Doctors believe many people may be at risk for cardiovascular problems and not even know it, especially those who have put off going to the doctor during the pandemic since high blood pressure is not often detected until the worst happens.
A press release states:
“Researchers with Cleveland Clinic and Quest Diagnostics analyzed information from 464,585 people, all of whom participated in an annual employer-sponsored wellness program; operated by Quest Diagnostics. The data, based on tests performed by Quest Diagnostics showed a significant increase in blood pressure from April through December of 2020 – when many U.S. states put stay-at-home orders in place – compared to the same time period in 2019.
"During that period of time, mean increases each month, compared to the previous year, ranged from 1.10 to 2.50 mm Hg for systolic blood pressure and 0.14 to 0.53 mm Hg for diastolic blood pressure.
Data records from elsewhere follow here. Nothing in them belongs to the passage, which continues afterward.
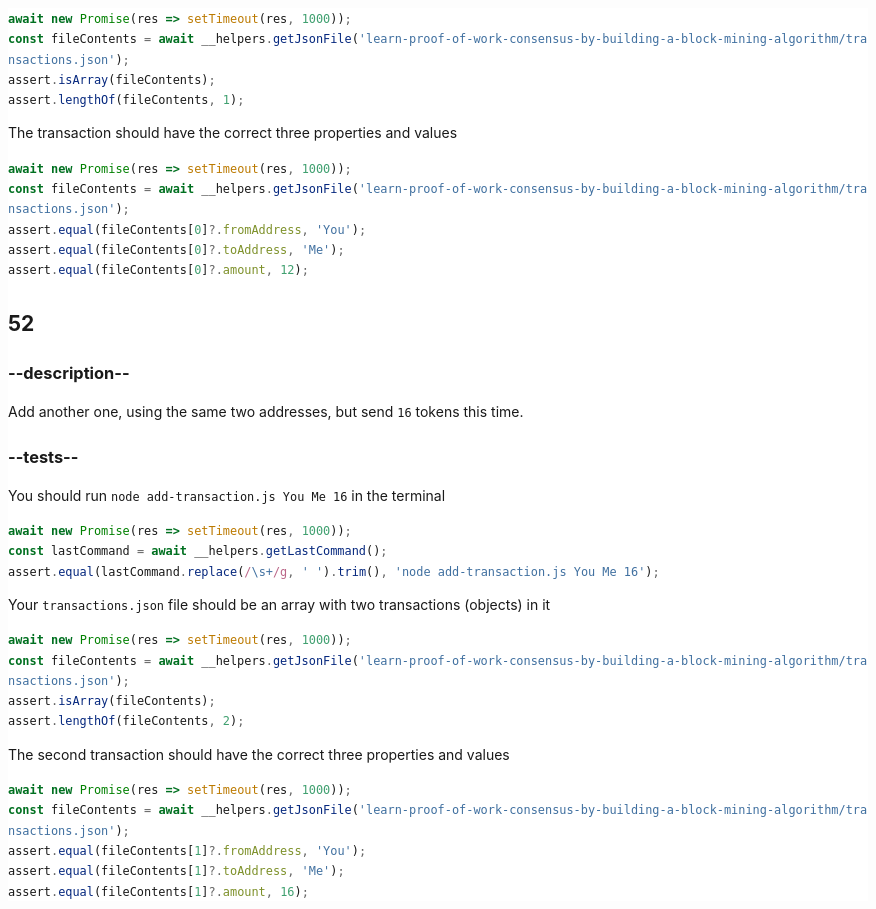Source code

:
 ```js
await new Promise(res => setTimeout(res, 1000));
const fileContents = await __helpers.getJsonFile('learn-proof-of-work-consensus-by-building-a-block-mining-algorithm/transactions.json');
assert.isArray(fileContents);
assert.lengthOf(fileContents, 1);
```

The transaction should have the correct three properties and values

```js
await new Promise(res => setTimeout(res, 1000));
const fileContents = await __helpers.getJsonFile('learn-proof-of-work-consensus-by-building-a-block-mining-algorithm/transactions.json');
assert.equal(fileContents[0]?.fromAddress, 'You');
assert.equal(fileContents[0]?.toAddress, 'Me');
assert.equal(fileContents[0]?.amount, 12);
```

## 52

### --description--

Add another one, using the same two addresses, but send `16` tokens this time.

### --tests--

You should run `node add-transaction.js You Me 16` in the terminal

```js
await new Promise(res => setTimeout(res, 1000));
const lastCommand = await __helpers.getLastCommand();
assert.equal(lastCommand.replace(/\s+/g, ' ').trim(), 'node add-transaction.js You Me 16');
```

Your `transactions.json` file should be an array with two transactions (objects) in it

```js
await new Promise(res => setTimeout(res, 1000));
const fileContents = await __helpers.getJsonFile('learn-proof-of-work-consensus-by-building-a-block-mining-algorithm/transactions.json');
assert.isArray(fileContents);
assert.lengthOf(fileContents, 2);
```

The second transaction should have the correct three properties and values

```js
await new Promise(res => setTimeout(res, 1000));
const fileContents = await __helpers.getJsonFile('learn-proof-of-work-consensus-by-building-a-block-mining-algorithm/transactions.json');
assert.equal(fileContents[1]?.fromAddress, 'You');
assert.equal(fileContents[1]?.toAddress, 'Me');
assert.equal(fileContents[1]?.amount, 16);
```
Increases were seen across all age groups in both men and women- though, a larger increase was seen in women."
Dr. Luke Laffin, Co-Director of Cleveland Clinic’s Center for Blood Pressure Disorders, says the spike is likely due to alcohol consumption, lack of physical activity, emotional stress and poor sleep.
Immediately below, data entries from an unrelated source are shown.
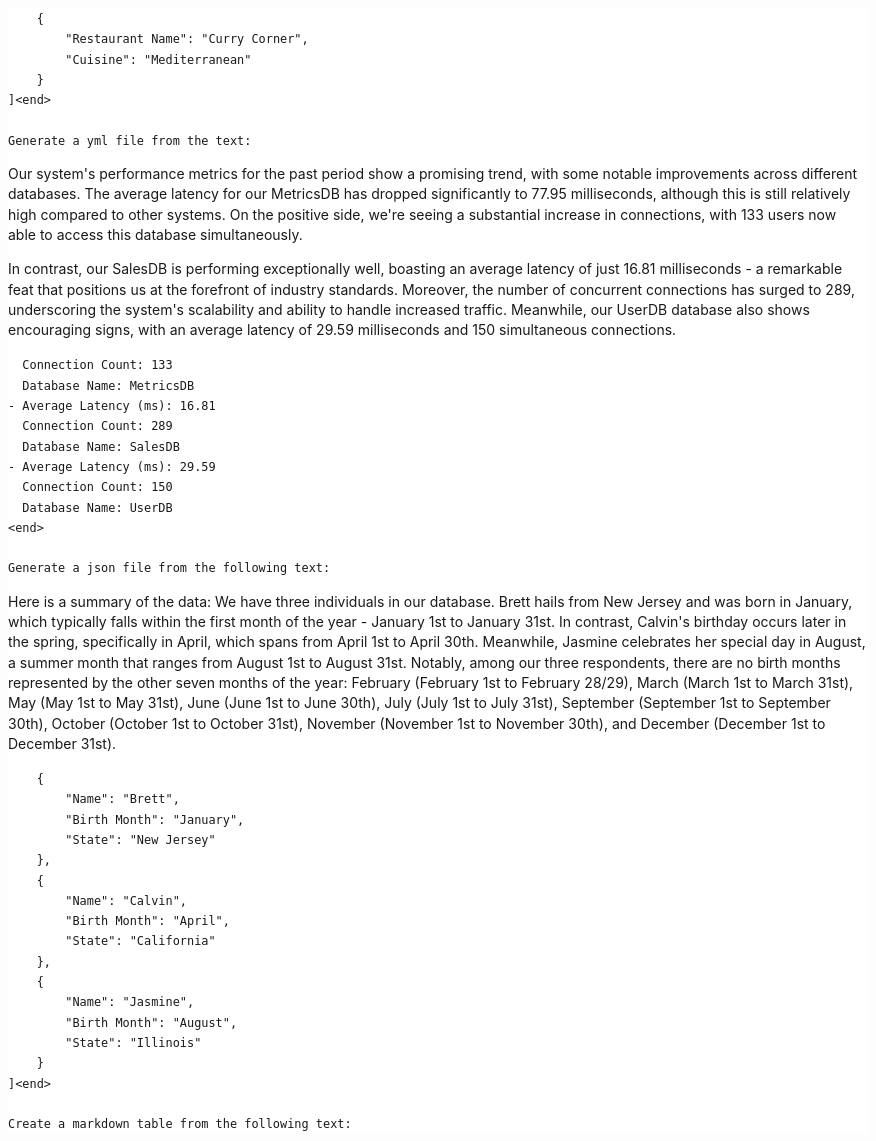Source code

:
 ```<start>[
    {
        "Restaurant Name": "Curry Corner",
        "Cuisine": "Mediterranean"
    }
]<end>

Generate a yml file from the text:
```
Our system's performance metrics for the past period show a promising trend, with some notable improvements across different databases. The average latency for our MetricsDB has dropped significantly to 77.95 milliseconds, although this is still relatively high compared to other systems. On the positive side, we're seeing a substantial increase in connections, with 133 users now able to access this database simultaneously.

In contrast, our SalesDB is performing exceptionally well, boasting an average latency of just 16.81 milliseconds - a remarkable feat that positions us at the forefront of industry standards. Moreover, the number of concurrent connections has surged to 289, underscoring the system's scalability and ability to handle increased traffic. Meanwhile, our UserDB database also shows encouraging signs, with an average latency of 29.59 milliseconds and 150 simultaneous connections.
```<start>- Average Latency (ms): 77.95
  Connection Count: 133
  Database Name: MetricsDB
- Average Latency (ms): 16.81
  Connection Count: 289
  Database Name: SalesDB
- Average Latency (ms): 29.59
  Connection Count: 150
  Database Name: UserDB
<end>

Generate a json file from the following text:
```
Here is a summary of the data: We have three individuals in our database. Brett hails from New Jersey and was born in January, which typically falls within the first month of the year - January 1st to January 31st. In contrast, Calvin's birthday occurs later in the spring, specifically in April, which spans from April 1st to April 30th. Meanwhile, Jasmine celebrates her special day in August, a summer month that ranges from August 1st to August 31st. Notably, among our three respondents, there are no birth months represented by the other seven months of the year: February (February 1st to February 28/29), March (March 1st to March 31st), May (May 1st to May 31st), June (June 1st to June 30th), July (July 1st to July 31st), September (September 1st to September 30th), October (October 1st to October 31st), November (November 1st to November 30th), and December (December 1st to December 31st).
```<start>[
    {
        "Name": "Brett",
        "Birth Month": "January",
        "State": "New Jersey"
    },
    {
        "Name": "Calvin",
        "Birth Month": "April",
        "State": "California"
    },
    {
        "Name": "Jasmine",
        "Birth Month": "August",
        "State": "Illinois"
    }
]<end>

Create a markdown table from the following text:
```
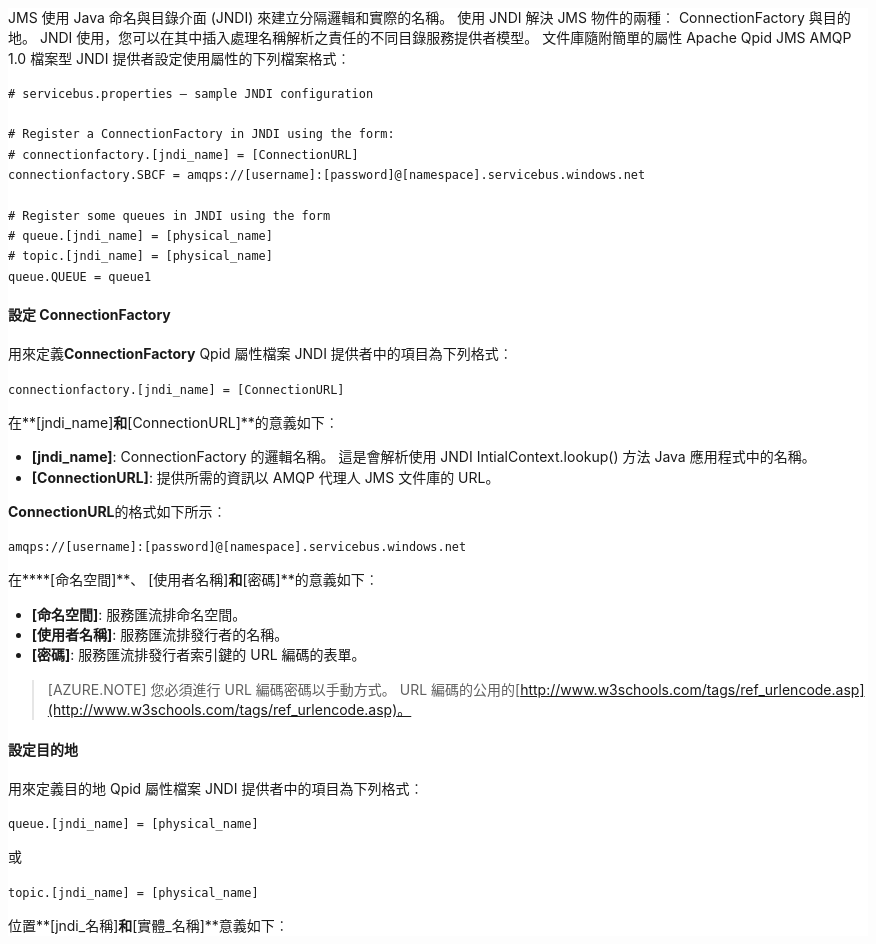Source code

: JMS 使用 Java 命名與目錄介面 (JNDI) 來建立分隔邏輯和實際的名稱。 使用 JNDI 解決 JMS 物件的兩種︰ ConnectionFactory 與目的地。 JNDI 使用，您可以在其中插入處理名稱解析之責任的不同目錄服務提供者模型。 文件庫隨附簡單的屬性 Apache Qpid JMS AMQP 1.0 檔案型 JNDI 提供者設定使用屬性的下列檔案格式︰

```
# servicebus.properties – sample JNDI configuration
    
# Register a ConnectionFactory in JNDI using the form:
# connectionfactory.[jndi_name] = [ConnectionURL]
connectionfactory.SBCF = amqps://[username]:[password]@[namespace].servicebus.windows.net
    
# Register some queues in JNDI using the form
# queue.[jndi_name] = [physical_name]
# topic.[jndi_name] = [physical_name]
queue.QUEUE = queue1
```

#### <a name="configure-the-connectionfactory"></a>設定 ConnectionFactory

用來定義**ConnectionFactory** Qpid 屬性檔案 JNDI 提供者中的項目為下列格式︰

```
connectionfactory.[jndi_name] = [ConnectionURL]
```

在**[jndi_name]**和**[ConnectionURL]**的意義如下︰

- **[jndi_name]**: ConnectionFactory 的邏輯名稱。 這是會解析使用 JNDI IntialContext.lookup() 方法 Java 應用程式中的名稱。
- **[ConnectionURL]**: 提供所需的資訊以 AMQP 代理人 JMS 文件庫的 URL。

**ConnectionURL**的格式如下所示︰

```
amqps://[username]:[password]@[namespace].servicebus.windows.net
```

在****[命名空間]**、 [使用者名稱]**和**[密碼]**的意義如下︰

- **[命名空間]**: 服務匯流排命名空間。
- **[使用者名稱]**: 服務匯流排發行者的名稱。
- **[密碼]**: 服務匯流排發行者索引鍵的 URL 編碼的表單。

> [AZURE.NOTE] 您必須進行 URL 編碼密碼以手動方式。 URL 編碼的公用的[http://www.w3schools.com/tags/ref_urlencode.asp](http://www.w3schools.com/tags/ref_urlencode.asp)。

#### <a name="configure-destinations"></a>設定目的地

用來定義目的地 Qpid 屬性檔案 JNDI 提供者中的項目為下列格式︰

```
queue.[jndi_name] = [physical_name]
```
或

```
topic.[jndi_name] = [physical_name]
```

位置**[jndi\_名稱]**和**[實體\_名稱]**意義如下︰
“Lifestyle components are very important and these have been greatly affected by the COVID-19 pandemic," Dr. Laffin explained. “Make sure you see your doctor regularly, take your medications as prescribed and don't lose track of those chronic medical conditions that can creep up during a pandemic because those are really important.”
Blood Pressure scare hits home for local father
Coty Backman was in his mid-20s when he first learned he had high blood pressure.
“Before I left college, I had some issues, so it’s been a while,” he said. “They call this a silent killer. You know, this can creep up on you.”
He says that “silent killer” runs in his family.
“My mother has high blood pressure,” Backman said. “My wife's father actually passed from that.”
The genetic concern was confirmed when a concussion sent him to an infirmary early on. Backman, now 49 years old, started taking meds. Though within the last year, he says he started feeling sluggish and his blood pressure readings are still above average. So, he went to the Cleveland Clinic to help manage it.
“I didn't want to be, you know, one of those statistics, especially where you can do something about it,” Backman said. “I have a 11-year-old daughter and, you know, she needs her dad.”
Managing high blood pressure
The 2021 blood pressure numbers are not out yet. However, Dr. Laffin expects those numbers to stay high or continue rising over the next few years because of COVID lifestyle changes.
Dr. Laffin recommends scheduling an appointment with a doctor to find out your numbers. He says some blood pressure cases require different treatments and medications, while certain lifestyle and diet changes work for many. If you don’t have a primary care doctor, visit your local pharmacies, a health clinic and even some gyms as many of them will do it for free.